Kennett Sq. launches expertise marketing campaign to land new borough supervisor | Information


KENNETT SQUARE — Council launched the search for a new borough manager as the New Year bells rang this January at the dawn of 2021.

Councilman Doug Doerfler is chair of an ad hoc Borough Council committee leading the effort.

In November, former Borough Manager Joe Scalise retired after spending a dedicated career of 26 years working for the local government as a civil servant. Community accolades announced his departure last fall.

Scalise spent the last five years working for Kennett Square as borough manager.

With the holiday season passed, Doerfler expects that an official release of the job description via Borough Council shall be announced to the public by the end of the month.

“The borough manager is the chief administrative officer of the borough and is responsible for executing the policies of the Borough Council and carrying out the daily affairs of the borough,” Doerfler said on Tuesday.

“That is more the technical description, in essence, the manager is accountable for the day-to-day operations of the staff as they work to execute the vision set by council.”

That vision today includes five established priorities of focus in 2021 by the Borough Council.

Doerfler said these goals are:

  1. Housing at price points accessible to all residents that does not isolate but reflects inclusive living;
  2. A mix of housing, offices, services, retail and light industry coexisting in a diverse and well-rounded community;
  3. Active public space, from pedestrian-friendly streetscapes to recreation activities and community amenities;
  4. Measures to further the community’s unique sense of place, such as walkability enhancements, adaptive reuse, and historic resource protection;
  5. Opportunities for in-home and in-community aging through sensitivity to the health and welfare of seniors.

“Whether we’re looking at short-term goals like the hiring of a new Manager and how to support our business community as we adapt to the COVID crisis, or long-term goals — like the development of the former NVF industrial site — these five factors will be driving considerations,” Doerfler said.

Doerfler, who joined council in 2016, said members have retained Strategic Government Resources, a firm based in Texas, to conduct the manager search.

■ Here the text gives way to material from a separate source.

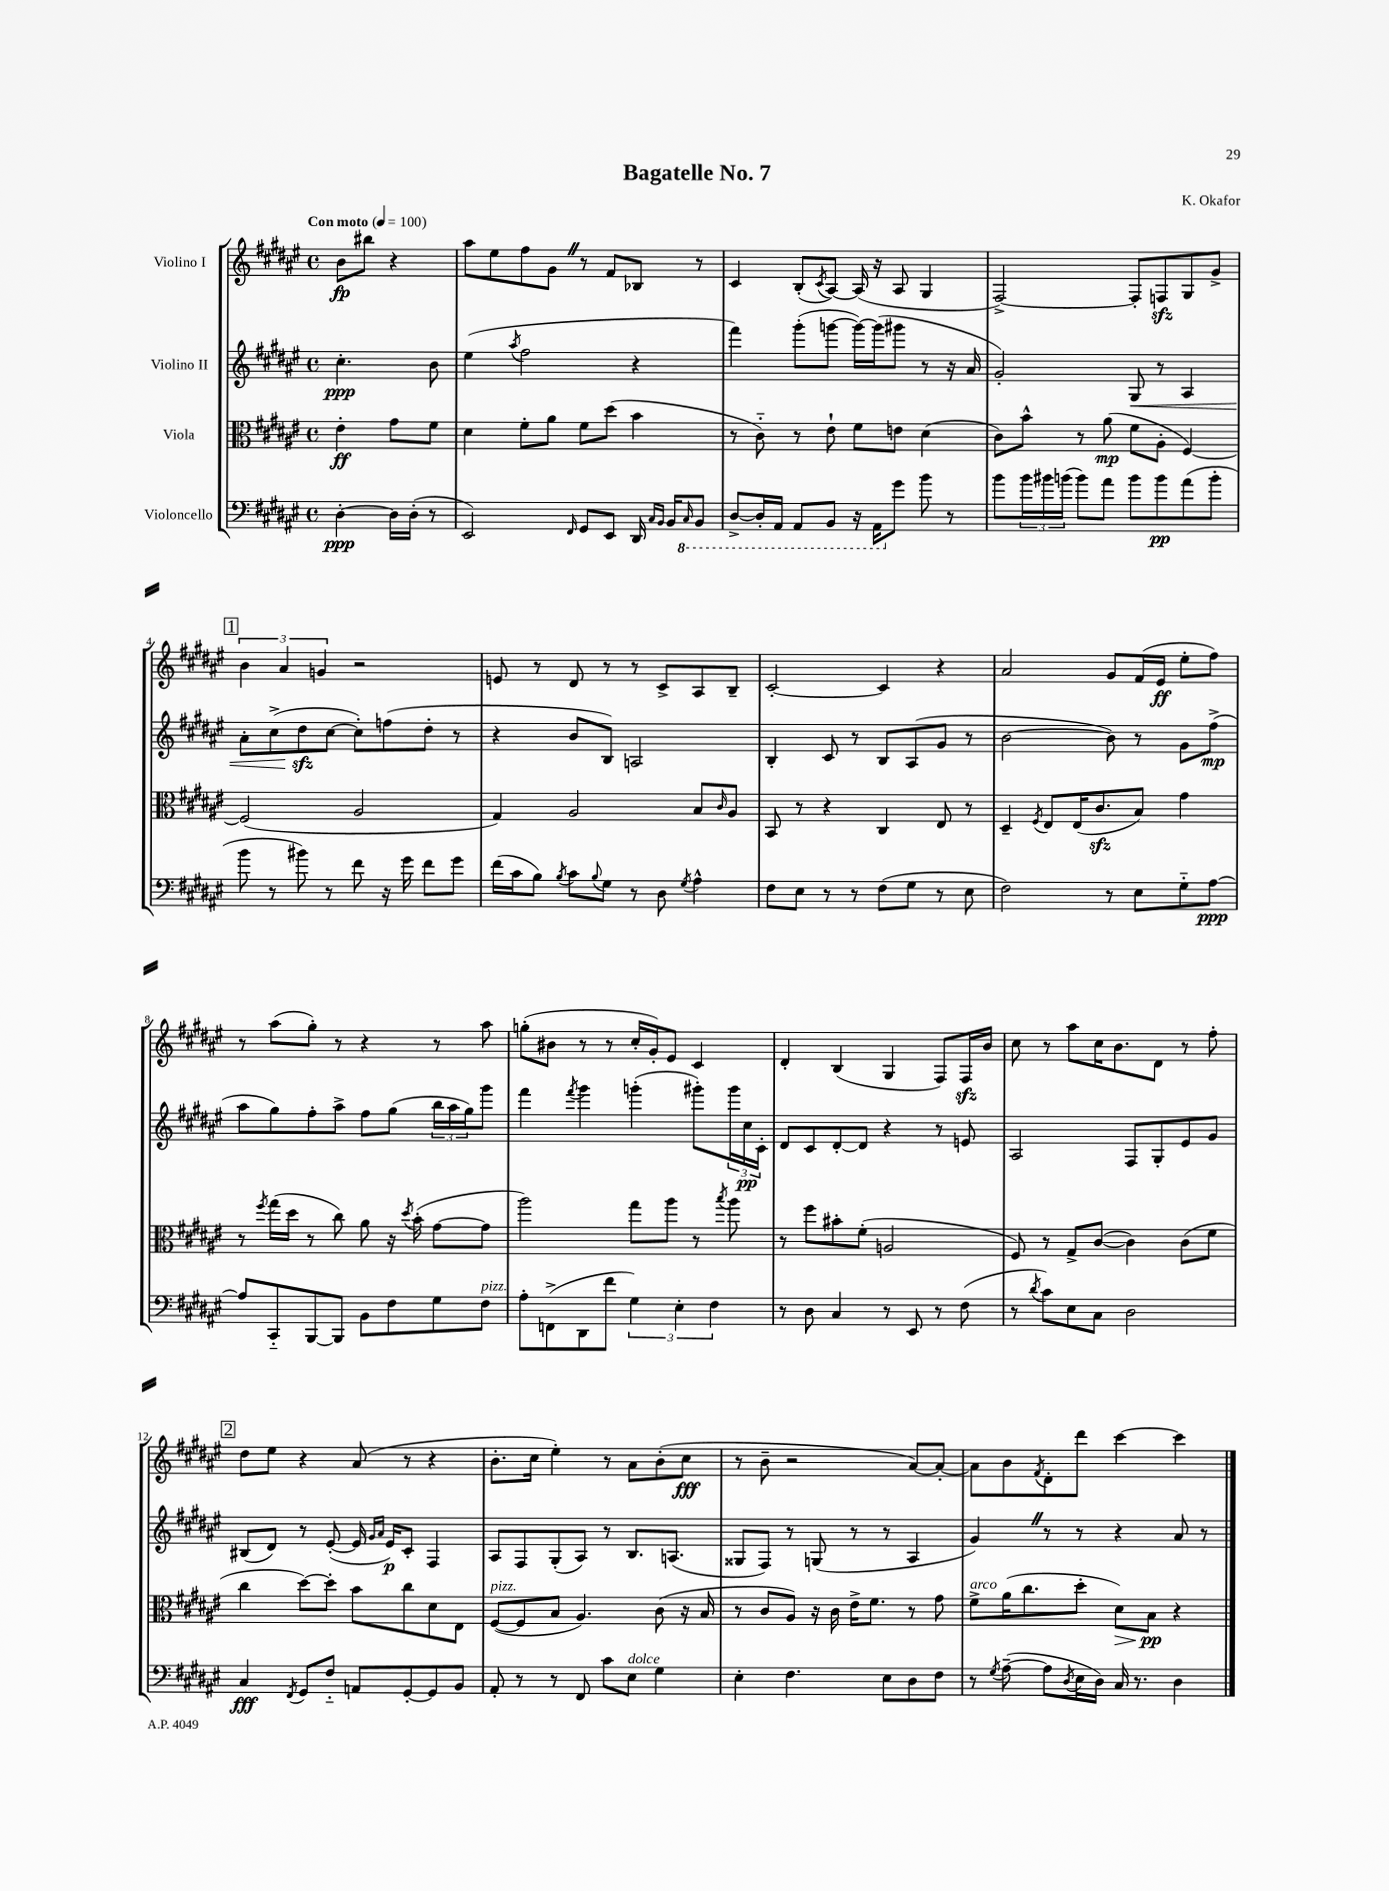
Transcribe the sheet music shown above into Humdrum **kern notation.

The councilman said the talent agency firm, this week, is meeting with key individuals in the community who represent borough government and staff, businesses, community organizations and institutions, and other constituent groups to develop a position profile that will be used to attract applicants in Kennett Square’s search to land “the best candidate to meet the needs of the borough. We expect applications to start being received in the next few weeks.”

Kennett Square is home to approximately 6,300 residents. The community served as a key hub during the Underground Railroad thanks to families of Quakers, and loyalists of William Penn, who settled in the region from Yorkshire, England, after fleeing Great Britain in the 1600s due to religious persecution from the British crown. 

Today, even despite the ongoing pandemic restrictions on small, locally owned businesses, Kennett Square remains a regional hub in Southern Chester County with visitors from around the world singing its praise as a “gem” — after all, Longwood Gardens, considered one of the greatest botanical gardens on earth, is just a few miles nearby, up Route 1 and just south of the Brandywine River in Delaware County.

“I love the history of this town, from the days of the Revolutionary War to the emergence of the mushroom industry as the No. 1 economic driver in the area,” Doerfler said. “We have so much opportunity in front of us to secure that history in a way that respects the diverse makeup of the community.”

Kennett Square is well-known across America as “the mushroom capital of the world.”

Concurrently, Longwood Gardens typically draws in millions of visitors leading to tourism revenue for nearby communities such as Kennett Square, West Chester, Coatesville and Downingtown.

However, thanks to disaster restrictions still presently in place, public gatherings continue to be restricted as America works to snuff out the COVID-19 pandemic stateside as swiftly as possible.

Just on Jan. 4, local restaurants in Kennett Square were allowed, via the Commonwealth, to again serve patrons indoors — albeit at 50 percent capacity.

Still, with a COVID-19 vaccine, produced now by multiple for-profit pharmaceutical companies, there is hope that the crisis shall end soon. Seniors have been most fatally susceptible to the coronavirus, which originated in Wuhan, China near the close of 2019. One of the pharma giants producing a successful vaccine, thus far, is Pfizer, which has a massive operational compound near Chester County on Route 2020 in New Castle County, just north of Wilmington, Delaware.

Doerfler, as a member of the Kennett Square Borough Council, also serves the community as chairman of the municipality’s borough manager search committee and separate personnel committee.

He works at Genesis in downtown Kennett Square as director of talent and performance management.